Ingredients
- 3/4 cup shortening
- 1/12 cups sugar
- 2 eggs
- 1 cup mashed ripe bananas
- (about 2 medium)
- 1 tsp. vanilla extract
- 2 cups all-purpose flour
- 1 tsp. baking soda
- 1/4 tsp. salt
- 1/4 cup buttermilk
- Filling
- 1 cup butter, softened
- 2 cups marshmallow creme
- 1 1/2 cups confectioners' sugar, plus more for dusting
Preparation
Step 1
1. Preheat oven to 375 degrees. Line 18 muffin cups with paper or foil liners.
2. In a large bowl, cream shortening and sugar until light and fluffy. Add eggs, one at a time, beating well after each addition. Beat in bananas and vanilla. In another bowl, whisk flour, baking soda and salt; add to creamed mixture alternately with buttermilk, beating well after each addition.
3. Fill prepared cups two-thirds full. Bake 18-22 minutes or until a toothpick inserted in center comes out clean.

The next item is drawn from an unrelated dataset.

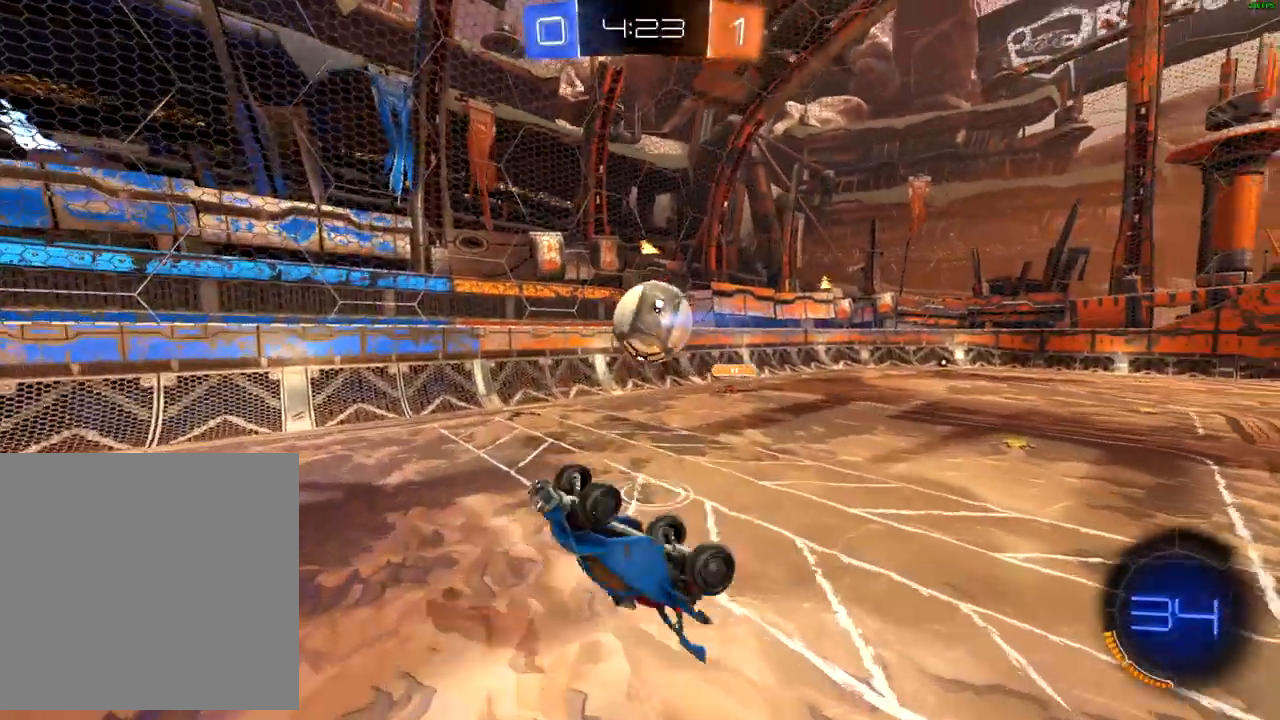
{"dt_ms": 500, "buttons": ["R2"], "left_stick": "up", "right_stick": "center", "events": [[33, "X", "up"], [100, "left_stick", "up"]]}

Cool in pans 10 minutes before removing to wire racks to cool completely.
4. For filling, in a large bowl, beat butter, marshmallow cram and confectioners' sugar until smooth. Using a sharp knife, cut a 1-inch circle, 1 inch deep, in top of each cupcake. Carefully remove cut portion and set aside. Fill cavity with about 1 tsp. filling. Replace tops, pressing down lightly. Dollop or pipe remaining filling over tops. Dust with confectioners' sugar.